● **TEXT ZUM DURCHSEHEN**:

%%

Die zur Schau gestellte sexuelle Freizügigkeit, die fortschreitende Kommerzialisierung
von Sex und Pornographie stellen dazu nur einen scheinbaren Widerspruch dar,
zeugen in Wirklichkeit von einer anhaltenden Fixierung unserer Gesellschaft auf das Thema Sexualität.
(Fixierung ist immer ein Zeichen, dass etwas nicht im freien Fluß ist.)
Die wirkliche "Befreiung der Sexualität", im Sinne eines natürlichen,
einfachen und selbstverständlichen Umganges ist noch lange nicht in Sicht.
Tantra und Sexualität
Sexualität ist nach dem Überlebenstrieb die stärkste Kraft und die Basis unseres Energiesystems. Daher lehrt uns Tantra, dass sie für eine sinnvolle sprirituelle Praxis nicht unterdrückt, sondern ausgedrückt werden will.
Diese wichtige Erkenntnis hat jedoch auf der anderen Seite zu einem grundsätzlichen Mißverständnis geführt und dem Tantra einen seltsamen Ruf eingebracht: Tantra wäre entweder ein sexuell ausschweifender Kult mit archaischen Wurzeln oder eine neue soziale Bewegung, die nur nach Befriedigung von Trieben aller Art streben würde.
Die Hoffnung vieler Adepten, die nach dem Tantra greifen, lag - und liegt noch immer, - darin, eine Art religöser Rechtfertigung für sexuellen Konsumismus zu finden: Eine Idee, sich mit Hilfe von Sexualität in ein hedonistisches Nirvana zu befördern.
Es läßt außer Acht, dass die tatsächliche Öffnung sexueller Energie auch bloß eine Station auf dem Weg ist. Nicht weil wir im Tantra die Sexualität "hinter uns lassen" oder transformieren müssten - ganz im Gegenteil! - sondern weil wir erleben, dass sie nur ein Teil unserer Lebensenergie und nicht das Ganze ist, wenn wir einem mystischen Entwicklungsweg folgen.
Ohne diese Einsicht werden alle guten Methoden und Meditationen des Neo-Tantra mißbraucht und führen nirgendwohin.

%%

● **QUELLDATEN**:

%%

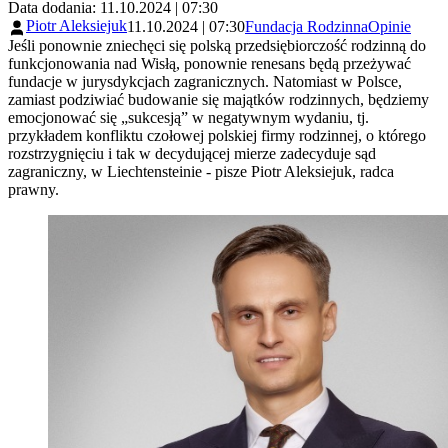
Data dodania: 11.10.2024 | 07:30
Piotr Aleksiejuk
11.10.2024 | 07:30
Fundacja Rodzinna
Opinie
Jeśli ponownie zniechęci się polską przedsiębiorczość rodzinną do
funkcjonowania nad Wisłą, ponownie renesans będą przeżywać
fundacje w jurysdykcjach zagranicznych. Natomiast w Polsce,
zamiast podziwiać budowanie się majątków rodzinnych, będziemy
emocjonować się „sukcesją” w negatywnym wydaniu, tj.
przykładem konfliktu czołowej polskiej firmy rodzinnej, o którego
rozstrzygnięciu i tak w decydującej mierze zadecyduje sąd
zagraniczny, w Liechtensteinie - pisze Piotr Aleksiejuk, radca
prawny.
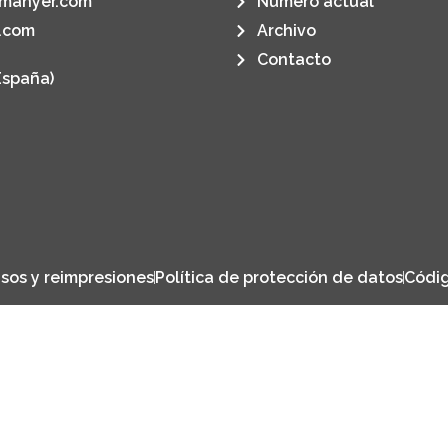
manyer.com
Número actual
.com
Archivo
Contacto
España)
sos y reimpresiones
Política de protección de datos
Códig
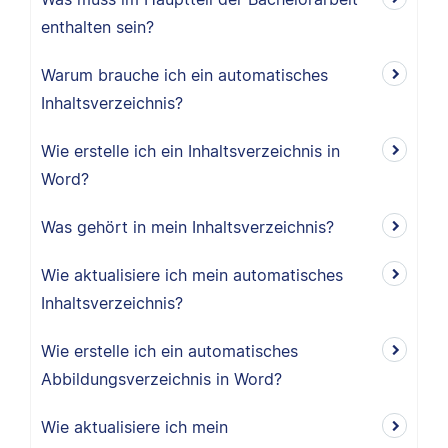
enthalten sein?
Warum brauche ich ein automatisches
Inhaltsverzeichnis?
Wie erstelle ich ein Inhaltsverzeichnis in
Word?
Was gehört in mein Inhaltsverzeichnis?
Wie aktualisiere ich mein automatisches
Inhaltsverzeichnis?
Wie erstelle ich ein automatisches
Abbildungsverzeichnis in Word?
Wie aktualisiere ich mein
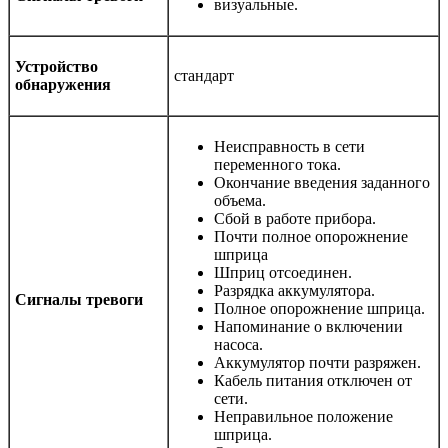
визуальные.
Устройство
стандарт
обнаружения
Неисправность в сети
переменного тока.
Окончание введения заданного
объема.
Сбой в работе прибора.
Почти полное опорожнение
шприца
Шприц отсоединен.
Разрядка аккумулятора.
Сигналы тревоги
Полное опорожнение шприца.
Напоминание о включении
насоса.
Аккумулятор почти разряжен.
Кабель питания отключен от
сети.
Неправильное положение
шприца.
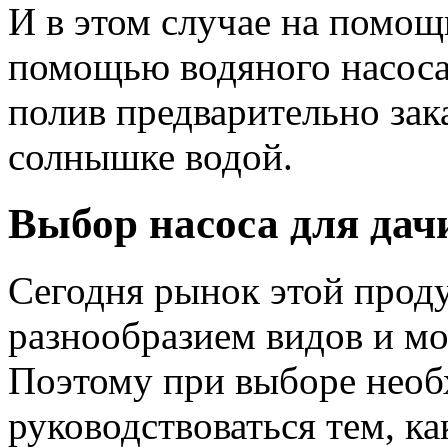
И в этом случае на помощь
помощью водяного насоса
полив предварительно зак
солнышке водой.
Выбор насоса для дач
Сегодня рынок этой прод
разнообразием видов и мо
Поэтому при выборе необ
руководствоваться тем, к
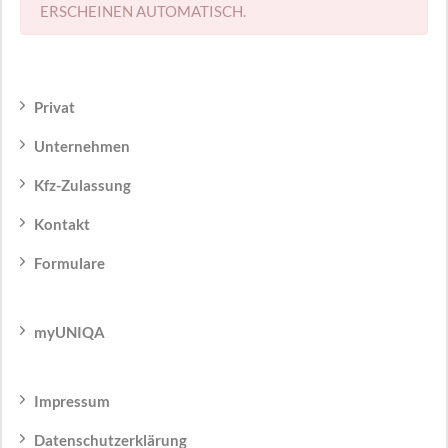
ERSCHEINEN AUTOMATISCH.
Privat
Unternehmen
Kfz-Zulassung
Kontakt
Formulare
myUNIQA
Impressum
Datenschutzerklärung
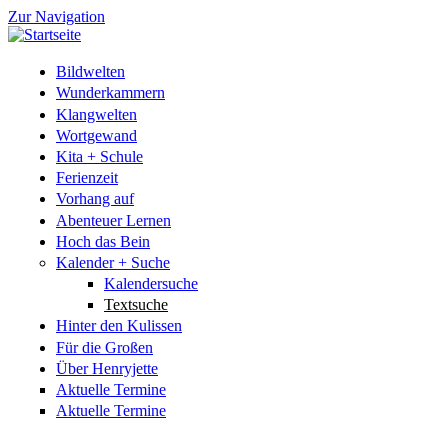
Zur Navigation
Bildwelten
Wunderkammern
Klangwelten
Wortgewand
Kita + Schule
Ferienzeit
Vorhang auf
Abenteuer Lernen
Hoch das Bein
Kalender + Suche
Kalendersuche
Textsuche
Hinter den Kulissen
Für die Großen
Über Henryjette
Aktuelle Termine
Aktuelle Termine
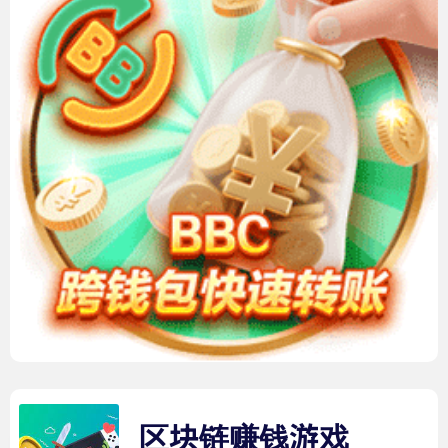
区块链赚钱游戏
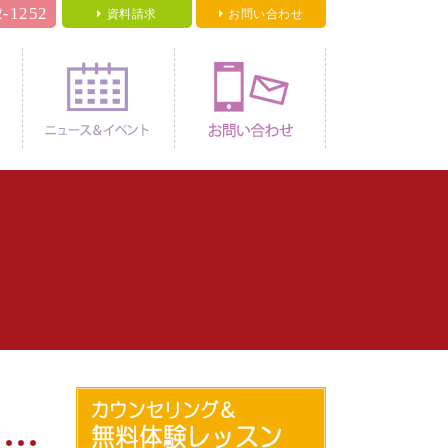
2-1252
資料請求
お問い合わせ
料金
ニュース＆イベント
お問い合わせ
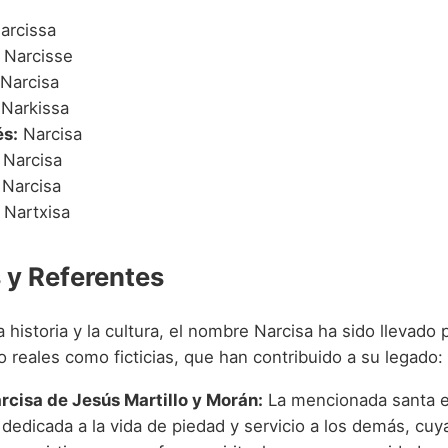
arcissa
Narcisse
Narcisa
Narkissa
s:
Narcisa
Narcisa
Narcisa
Nartxisa
y Referentes
la historia y la cultura, el nombre Narcisa ha sido llevado 
o reales como ficticias, que han contribuido a su legado:
rcisa de Jesús Martillo y Morán:
La mencionada santa e
 dedicada a la vida de piedad y servicio a los demás, cu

%%

● **AUFGABEN**:
1. Was ist laut dem Text über Tantra und Sexualität nach dem Überlebenstrieb die stärkste Kraft?
2. Finde in den Datensätzen jede Zeile, die die Zeichenfolge „шприца“ enthält, und schreib sie ab.

● **LÖSUNGEN**:
1. Die Sexualität.

2.
шприца
Полное опорожнение шприца.
шприца.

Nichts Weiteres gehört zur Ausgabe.